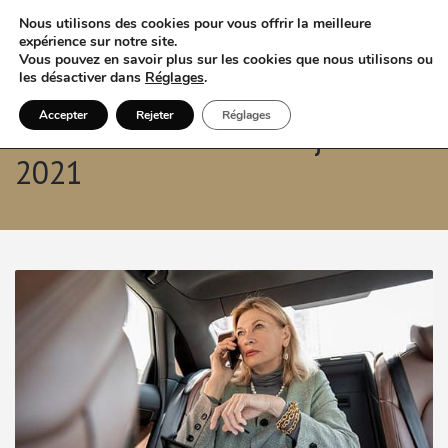
Nous utilisons des cookies pour vous offrir la meilleure
expérience sur notre site.
Vous pouvez en savoir plus sur les cookies que nous utilisons ou
les désactiver dans
Réglages
.
Accepter
Rejeter
Réglages
Archives mensuelles: janvier
2021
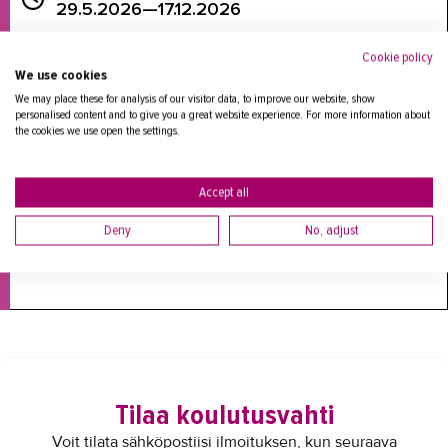
29.5.2026—17.12.2026
Cookie policy
We use cookies
We may place these for analysis of our visitor data, to improve our website, show
personalised content and to give you a great website experience. For more information about
Ammattikuljettajan ensiapu, syventävä osa
the cookies we use open the settings.
LÄHIOPETUS
Ajankohta:
22.12.2026
Accept all
Hakuaika:
Deny
No, adjust
29.5.2026—17.12.2026
Tilaa koulutusvahti
Voit tilata sähköpostiisi ilmoituksen, kun seuraava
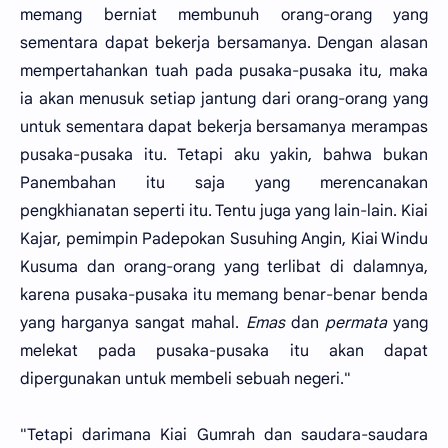
memang berniat membunuh orang-orang yang
sementara dapat bekerja bersamanya. Dengan alasan
mempertahankan tuah pada pusaka-pusaka itu, maka
ia akan menusuk setiap jantung dari orang-orang yang
untuk sementara dapat bekerja bersamanya merampas
pusaka-pusaka itu. Tetapi aku yakin, bahwa bukan
Panembahan itu saja yang merencanakan
pengkhianatan seperti itu. Tentu juga yang lain-lain. Kiai
Kajar, pemimpin Padepokan Susuhing Angin, Kiai Windu
Kusuma dan orang-orang yang terlibat di dalamnya,
karena pusaka-pusaka itu memang benar-benar benda
yang harganya sangat mahal.
Emas
dan
permata
yang
melekat pada pusaka-pusaka itu akan dapat
dipergunakan untuk membeli sebuah negeri."
"Tetapi darimana Kiai Gumrah dan saudara-saudara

----------

JOB ITEM:
An exact, image-free transcription of all the records above is needed.

EXERCISE OUTPUT:
Nous utilisons des cookies pour vous offrir la meilleure
expérience sur notre site.
Vous pouvez en savoir plus sur les cookies que nous utilisons ou
les désactiver dans
Réglages
.
Accepter
Rejeter
Réglages
Archives mensuelles: janvier
2021
29.5.2026—17.12.2026
Cookie policy
We use cookies
We may place these for analysis of our visitor data, to improve our website, show
personalised content and to give you a great website experience. For more information about
Ammattikuljettajan ensiapu, syventävä osa
the cookies we use open the settings.
LÄHIOPETUS
Ajankohta:
22.12.2026
Accept all
Hakuaika:
Deny
No, adjust
29.5.2026—17.12.2026
Tilaa koulutusvahti
Voit tilata sähköpostiisi ilmoituksen, kun seuraava
memang berniat membunuh orang-orang yang
sementara dapat bekerja bersamanya. Dengan alasan
mempertahankan tuah pada pusaka-pusaka itu, maka
ia akan menusuk setiap jantung dari orang-orang yang
untuk sementara dapat bekerja bersamanya merampas
pusaka-pusaka itu. Tetapi aku yakin, bahwa bukan
Panembahan itu saja yang merencanakan
pengkhianatan seperti itu. Tentu juga yang lain-lain. Kiai
Kajar, pemimpin Padepokan Susuhing Angin, Kiai Windu
Kusuma dan orang-orang yang terlibat di dalamnya,
karena pusaka-pusaka itu memang benar-benar benda
yang harganya sangat mahal.
Emas
dan
permata
yang
melekat pada pusaka-pusaka itu akan dapat
dipergunakan untuk membeli sebuah negeri."
"Tetapi darimana Kiai Gumrah dan saudara-saudara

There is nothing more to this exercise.